La CNIPLC à la rencontre des quartiers
Dans la commune de Boulaos, la Commission nationale indépendante pour la prévention et la lutte contre la corruption multiplie les initiatives de proximité afin de faire de la sensibilisation citoyenne un levier essentiel dans la lutte contre les pratiques corruptrices.
Convaincue que la lutte contre la corruption se gagne aussi sur le terrain, au plus près des citoyens, la Commission Nationale Indépendante pour la Prévention et la Lutte contre la Corruption (CNIPLC) a organisé, samedi 20 Juin , une vaste action de sensibilisation dans la commune de Boulaos, en partenariat avec l’association Kartileh.
L’initiative s’est déroulée à l’occasion d’un événement sportif et culturel réunissant près d’une centaine de participants au Centre de Développement Communautaire (CDC) du quartier 7 Bis. Jeunes, responsables associatifs et représentants de plusieurs quartiers de la capitale ( notamment les quartiers 7, 7 Bis, Djebel, Ambouli et la Cité Stade ) ont pris part à cette rencontre placée sous le signe de l’engagement citoyen.
Conduite par le Directeur de la Recherche et de l’Éducation de la CNIPLC, Yacin Said Chireh, la délégation de la Commission comprenait également plusieurs responsables de services, venus échanger avec les participants sur les enjeux de la transparence, de l’intégrité et de la responsabilité citoyenne.
Profitant de l’affluence générée par un tournoi de baby-foot organisé au sein du CDC, les représentants de la Commission ont choisi un format interactif favorisant le dialogue direct avec les jeunes. L’objectif était clair : rapprocher le discours institutionnel des réalités quotidiennes des habitants et encourager une prise de conscience collective face aux conséquences de la corruption sur le développement économique et social.
Dans son intervention, Yacin Said Chireh a insisté sur la contribution déterminante des organisations de la société civile dans la promotion des valeurs d’intégrité et de bonne gouvernance. Il a rappelé que la prévention demeure l’un des piliers de l’action menée par la Commission, parallèlement aux efforts engagés pour renforcer la culture de la transparence au sein de la société djiboutienne.
« La lutte contre la corruption ne peut être efficace sans l’implication active des citoyens », a-t-il souligné devant l’assistance, appelant les jeunes et les acteurs associatifs à devenir des relais de sensibilisation au sein de leurs communautés respectives.

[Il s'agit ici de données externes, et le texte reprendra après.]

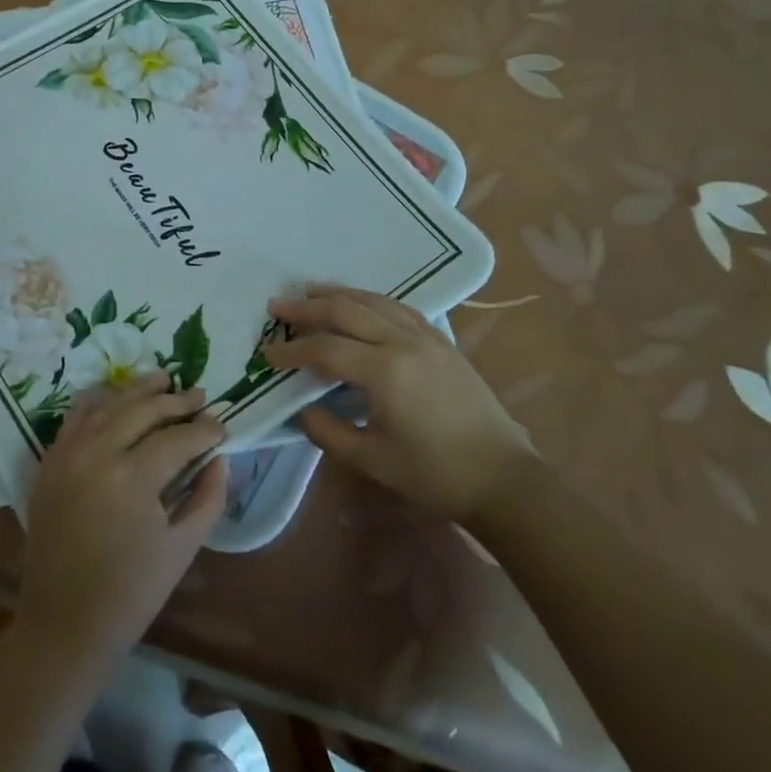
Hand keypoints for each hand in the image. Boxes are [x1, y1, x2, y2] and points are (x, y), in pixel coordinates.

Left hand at [14, 373, 226, 672]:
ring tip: (164, 379)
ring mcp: (68, 454)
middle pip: (143, 410)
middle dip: (176, 401)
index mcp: (132, 478)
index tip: (222, 429)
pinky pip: (75, 418)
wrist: (63, 623)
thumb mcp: (182, 548)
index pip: (177, 438)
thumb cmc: (130, 593)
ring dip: (139, 390)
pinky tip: (112, 394)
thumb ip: (208, 497)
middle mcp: (97, 454)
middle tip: (200, 396)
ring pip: (109, 405)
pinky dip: (96, 402)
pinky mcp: (50, 462)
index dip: (204, 431)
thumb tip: (219, 457)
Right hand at [264, 286, 536, 520]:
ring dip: (338, 294)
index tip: (267, 356)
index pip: (326, 349)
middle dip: (307, 308)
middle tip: (277, 305)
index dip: (292, 351)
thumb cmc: (435, 474)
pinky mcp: (443, 342)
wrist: (503, 479)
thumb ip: (327, 431)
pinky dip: (371, 300)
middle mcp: (404, 343)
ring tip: (310, 291)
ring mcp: (427, 338)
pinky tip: (360, 304)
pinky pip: (399, 308)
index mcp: (386, 372)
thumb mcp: (372, 460)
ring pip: (374, 301)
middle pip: (346, 311)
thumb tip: (300, 409)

La rencontre a également été marquée par la projection d’un court métrage institutionnel retraçant l’évolution de la CNIPLC, ses missions, ainsi que les principales actions menées ces dernières années dans le domaine de la prévention et de l’éducation citoyenne. Organisée dans la salle audiovisuelle du CDC, la séance a suscité de nombreux échanges entre les participants et les représentants de la Commission.
Au-delà de son volet pédagogique, cette journée a permis à la CNIPLC de renforcer ses liens avec le tissu associatif local. Plusieurs associations actives de la commune de Boulaos ont ainsi été recensées dans la base de données de la Commission, une démarche destinée à consolider les partenariats de terrain et à élargir le réseau des acteurs engagés dans la promotion de l’intégrité publique.
À travers ce type d’initiative de proximité, la CNIPLC confirme sa volonté de sortir des cadres institutionnels traditionnels pour aller directement à la rencontre des populations. Une stratégie qui mise sur la sensibilisation, l’éducation civique et l’implication des jeunes comme remparts durables contre la corruption.
Dans un contexte où les questions de gouvernance et de transparence occupent une place croissante dans les politiques publiques, la mobilisation des quartiers apparaît désormais comme un maillon essentiel de la construction d’une culture de l’intégrité partagée par tous.